Can you hear your customers' cries for help?

With people spending more time than ever Facebooking, tweeting, and relying on online communities for products, services, and authoritative information, organizations naturally have begun asking: How do we turn social networks to our business advantage, especially when it comes to customer service?

Cue the emerging concept of social service — customer service, with a social networking overlay — which continues to evolve just as quickly as the concept of social media itself.

It’s early days for social service, but practitioners have already seen concrete business results. As with any CRM project, however, the best results come by not just pursuing big-picture “social service,” but first articulating exactly what your social-service program should achieve. In other words, start by asking the right questions, to create a rapid-action plan designed to meet your particular business requirements.

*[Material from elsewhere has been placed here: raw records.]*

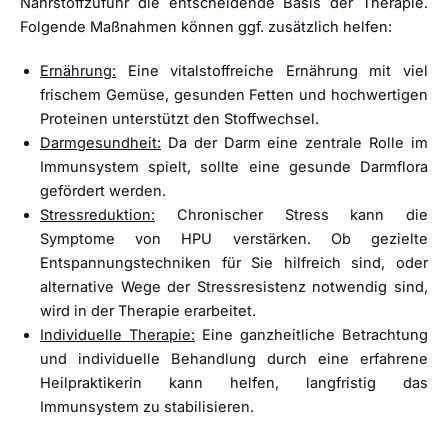
Nährstoffzufuhr die entscheidende Basis der Therapie.
Folgende Maßnahmen können ggf. zusätzlich helfen:
Ernährung:
Eine vitalstoffreiche Ernährung mit viel
frischem Gemüse, gesunden Fetten und hochwertigen
Proteinen unterstützt den Stoffwechsel.
Darmgesundheit:
Da der Darm eine zentrale Rolle im
Immunsystem spielt, sollte eine gesunde Darmflora
gefördert werden.
Stressreduktion:
Chronischer Stress kann die
Symptome von HPU verstärken. Ob gezielte
Entspannungstechniken für Sie hilfreich sind, oder
alternative Wege der Stressresistenz notwendig sind,
wird in der Therapie erarbeitet.
Individuelle Therapie:
Eine ganzheitliche Betrachtung
und individuelle Behandlung durch eine erfahrene
Heilpraktikerin kann helfen, langfristig das
Immunsystem zu stabilisieren.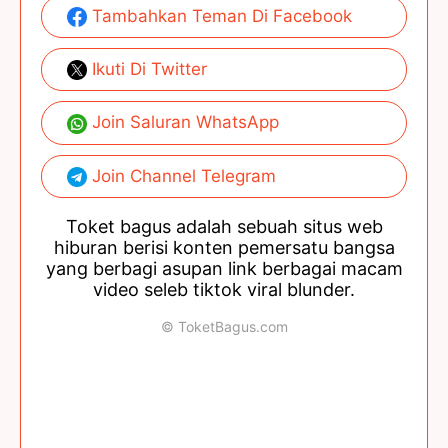
Tambahkan Teman Di Facebook
Ikuti Di Twitter
Join Saluran WhatsApp
Join Channel Telegram
Toket bagus adalah sebuah situs web
hiburan berisi konten pemersatu bangsa
yang berbagi asupan link berbagai macam
video seleb tiktok viral blunder.
© ToketBagus.com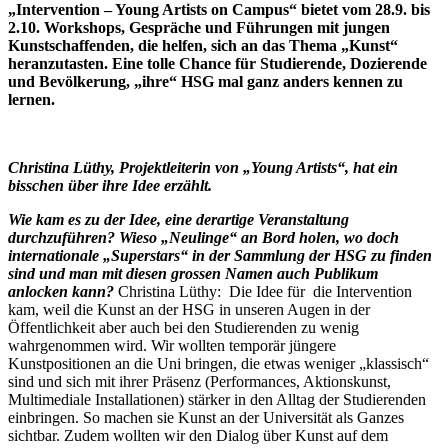
„Intervention – Young Artists on Campus“ bietet vom 28.9. bis
2.10. Workshops, Gespräche und Führungen mit jungen
Kunstschaffenden, die helfen, sich an das Thema „Kunst“
heranzutasten. Eine tolle Chance für Studierende, Dozierende
und Bevölkerung, „ihre“ HSG mal ganz anders kennen zu
lernen.
Christina Lüthy, Projektleiterin von „Young Artists“, hat ein
bisschen über ihre Idee erzählt.
Wie kam es zu der Idee, eine derartige Veranstaltung
durchzuführen? Wieso „Neulinge“ an Bord holen, wo doch
internationale „Superstars“ in der Sammlung der HSG zu finden
sind und man mit diesen grossen Namen auch Publikum
anlocken kann?
Christina Lüthy: Die Idee für die Intervention
kam, weil die Kunst an der HSG in unseren Augen in der
Öffentlichkeit aber auch bei den Studierenden zu wenig
wahrgenommen wird. Wir wollten temporär jüngere
Kunstpositionen an die Uni bringen, die etwas weniger „klassisch“
sind und sich mit ihrer Präsenz (Performances, Aktionskunst,
Multimediale Installationen) stärker in den Alltag der Studierenden
einbringen. So machen sie Kunst an der Universität als Ganzes
sichtbar. Zudem wollten wir den Dialog über Kunst auf dem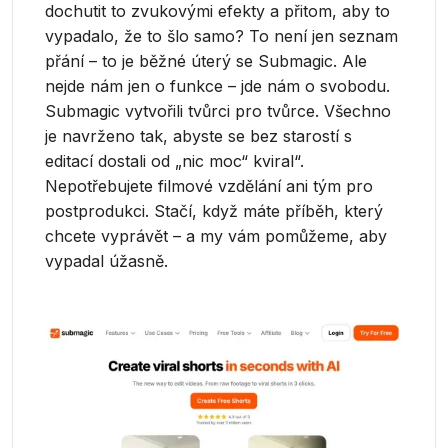
dochutit to zvukovými efekty a přitom, aby to
vypadalo, že to šlo samo? To není jen seznam
přání – to je běžné úterý se Submagic. Ale
nejde nám jen o funkce – jde nám o svobodu.
Submagic vytvořili tvůrci pro tvůrce. Všechno
je navrženo tak, abyste se bez starostí s
editací dostali od „nic moc“ kviral“.
Nepotřebujete filmové vzdělání ani tým pro
postprodukci. Stačí, když máte příběh, který
chcete vyprávět – a my vám pomůžeme, aby
vypadal úžasně.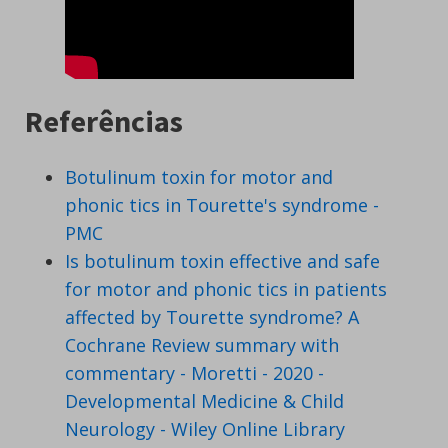
Referências
Botulinum toxin for motor and
phonic tics in Tourette's syndrome -
PMC
Is botulinum toxin effective and safe
for motor and phonic tics in patients
affected by Tourette syndrome? A
Cochrane Review summary with
commentary - Moretti - 2020 -
Developmental Medicine & Child
Neurology - Wiley Online Library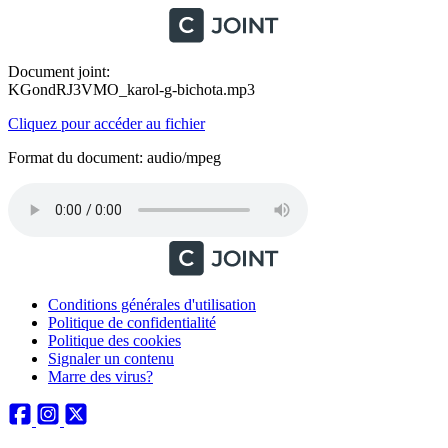
Document joint:
KGondRJ3VMO_karol-g-bichota.mp3
Cliquez pour accéder au fichier
Format du document: audio/mpeg
Conditions générales d'utilisation
Politique de confidentialité
Politique des cookies
Signaler un contenu
Marre des virus?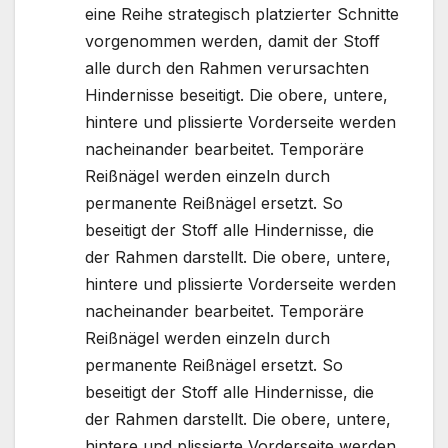
eine Reihe strategisch platzierter Schnitte
vorgenommen werden, damit der Stoff
alle durch den Rahmen verursachten
Hindernisse beseitigt. Die obere, untere,
hintere und plissierte Vorderseite werden
nacheinander bearbeitet. Temporäre
Reißnägel werden einzeln durch
permanente Reißnägel ersetzt. So
beseitigt der Stoff alle Hindernisse, die
der Rahmen darstellt. Die obere, untere,
hintere und plissierte Vorderseite werden
nacheinander bearbeitet. Temporäre
Reißnägel werden einzeln durch
permanente Reißnägel ersetzt. So
beseitigt der Stoff alle Hindernisse, die
der Rahmen darstellt. Die obere, untere,
hintere und plissierte Vorderseite werden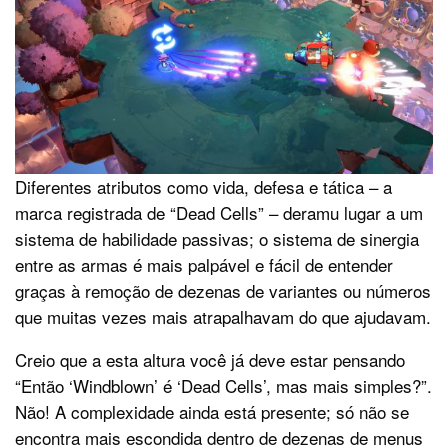
Diferentes atributos como vida, defesa e tática – a
marca registrada de “Dead Cells” – deramu lugar a um
sistema de habilidade passivas; o sistema de sinergia
entre as armas é mais palpável e fácil de entender
graças à remoção de dezenas de variantes ou números
que muitas vezes mais atrapalhavam do que ajudavam.
Creio que a esta altura você já deve estar pensando
“Então ‘Windblown’ é ‘Dead Cells’, mas mais simples?”.
Não! A complexidade ainda está presente; só não se
encontra mais escondida dentro de dezenas de menus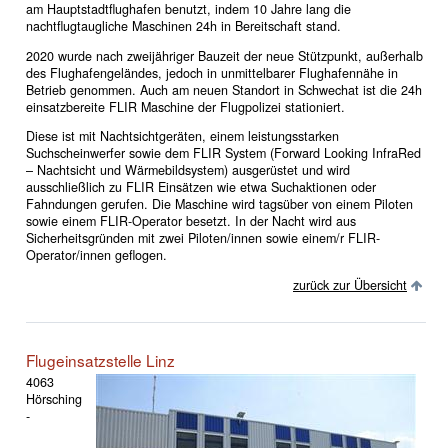
am Hauptstadtflughafen benutzt, indem 10 Jahre lang die
nachtflugtaugliche Maschinen 24h in Bereitschaft stand.
2020 wurde nach zweijähriger Bauzeit der neue Stützpunkt, außerhalb
des Flughafengeländes, jedoch in unmittelbarer Flughafennähe in
Betrieb genommen. Auch am neuen Standort in Schwechat ist die 24h
einsatzbereite FLIR Maschine der Flugpolizei stationiert.
Diese ist mit Nachtsichtgeräten, einem leistungsstarken
Suchscheinwerfer sowie dem FLIR System (Forward Looking InfraRed
– Nachtsicht und Wärmebildsystem) ausgerüstet und wird
ausschließlich zu FLIR Einsätzen wie etwa Suchaktionen oder
Fahndungen gerufen. Die Maschine wird tagsüber von einem Piloten
sowie einem FLIR-Operator besetzt. In der Nacht wird aus
Sicherheitsgründen mit zwei Piloten/innen sowie einem/r FLIR-
Operator/innen geflogen.
zurück zur Übersicht
Flugeinsatzstelle Linz
4063
Hörsching
-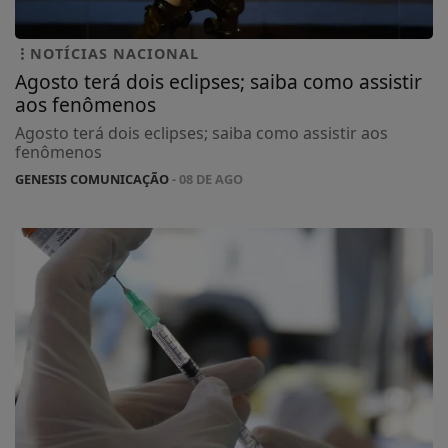
NOTÍCIAS NACIONAL
Agosto terá dois eclipses; saiba como assistir
aos fenômenos
Agosto terá dois eclipses; saiba como assistir aos
fenômenos
GENESIS COMUNICAÇÃO
- 08 DE AGO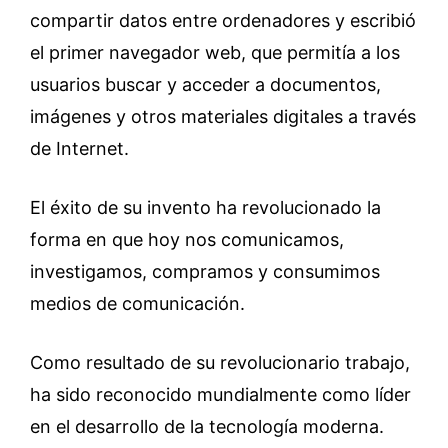
compartir datos entre ordenadores y escribió
el primer navegador web, que permitía a los
usuarios buscar y acceder a documentos,
imágenes y otros materiales digitales a través
de Internet.
El éxito de su invento ha revolucionado la
forma en que hoy nos comunicamos,
investigamos, compramos y consumimos
medios de comunicación.
Como resultado de su revolucionario trabajo,
ha sido reconocido mundialmente como líder
en el desarrollo de la tecnología moderna.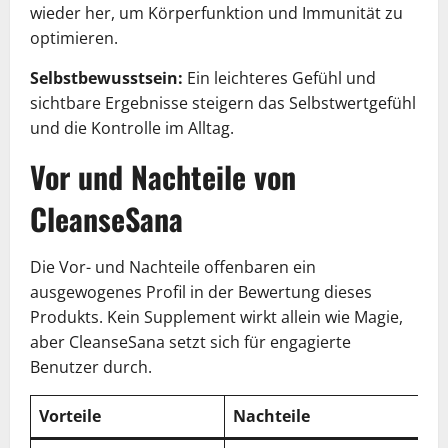
wieder her, um Körperfunktion und Immunität zu
optimieren.
Selbstbewusstsein:
Ein leichteres Gefühl und
sichtbare Ergebnisse steigern das Selbstwertgefühl
und die Kontrolle im Alltag.
Vor und Nachteile von
CleanseSana
Die Vor- und Nachteile offenbaren ein
ausgewogenes Profil in der Bewertung dieses
Produkts. Kein Supplement wirkt allein wie Magie,
aber CleanseSana setzt sich für engagierte
Benutzer durch.
Vorteile
Nachteile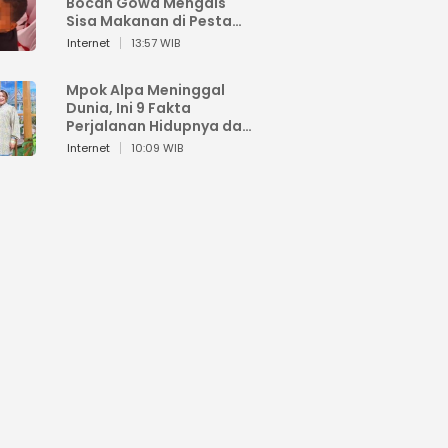
Bocah Gowa Mengais
Sisa Makanan di Pesta
Kemerdekaan
Internet
13:57 WIB
Mpok Alpa Meninggal
Dunia, Ini 9 Fakta
Perjalanan Hidupnya dari
Viral hingga Puncak
Internet
10:09 WIB
Karier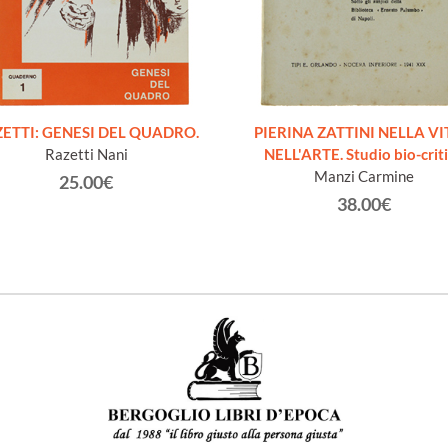
ETTI: GENESI DEL QUADRO.
PIERINA ZATTINI NELLA VI
Razetti Nani
NELL'ARTE. Studio bio-crit
Manzi Carmine
25.00€
38.00€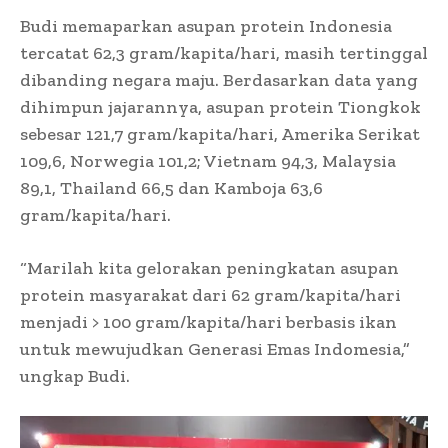
Budi memaparkan asupan protein Indonesia
tercatat 62,3 gram/kapita/hari, masih tertinggal
dibanding negara maju. Berdasarkan data yang
dihimpun jajarannya, asupan protein Tiongkok
sebesar 121,7 gram/kapita/hari, Amerika Serikat
109,6, Norwegia 101,2; Vietnam 94,3, Malaysia
89,1, Thailand 66,5 dan Kamboja 63,6
gram/kapita/hari.
“Marilah kita gelorakan peningkatan asupan
protein masyarakat dari 62 gram/kapita/hari
menjadi > 100 gram/kapita/hari berbasis ikan
untuk mewujudkan Generasi Emas Indomesia,”
ungkap Budi.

Social Service: 4 Best Practices

The best place to start any social service program discussion is by identifying which of these four best practices will best help your organization excel at providing social service:

  • Community management: Enable customers to form self-service communities of interest around your company’s products and services
  • Multi-channel service: Employ social technology to handle customers’ service requests, while ensuring that your business quickly resolves those cases
  • Social “voice of the customer”: Use social technologies to gather and analyze post-sale and post-service customer feedback
  • Experience management: Enable customers to express their delight, while ensuring that your business can quickly mitigate any dissatisfaction

Here’s more about each of those best practices, and how to put them to work for your business:

Community Management

Community management is a great first step for many businesses’ social service programs, given its great bang for buck. Examples of advanced community management programs abound. For example, many high-technology companies — including Apple — offer support communities in which customers largely solve each other’s problems, and in the process, generate a valuable knowledgebase for self-service troubleshooting. The business, meanwhile, clearly benefits from the low costs involved, as well as the potential for high levels of customer satisfaction.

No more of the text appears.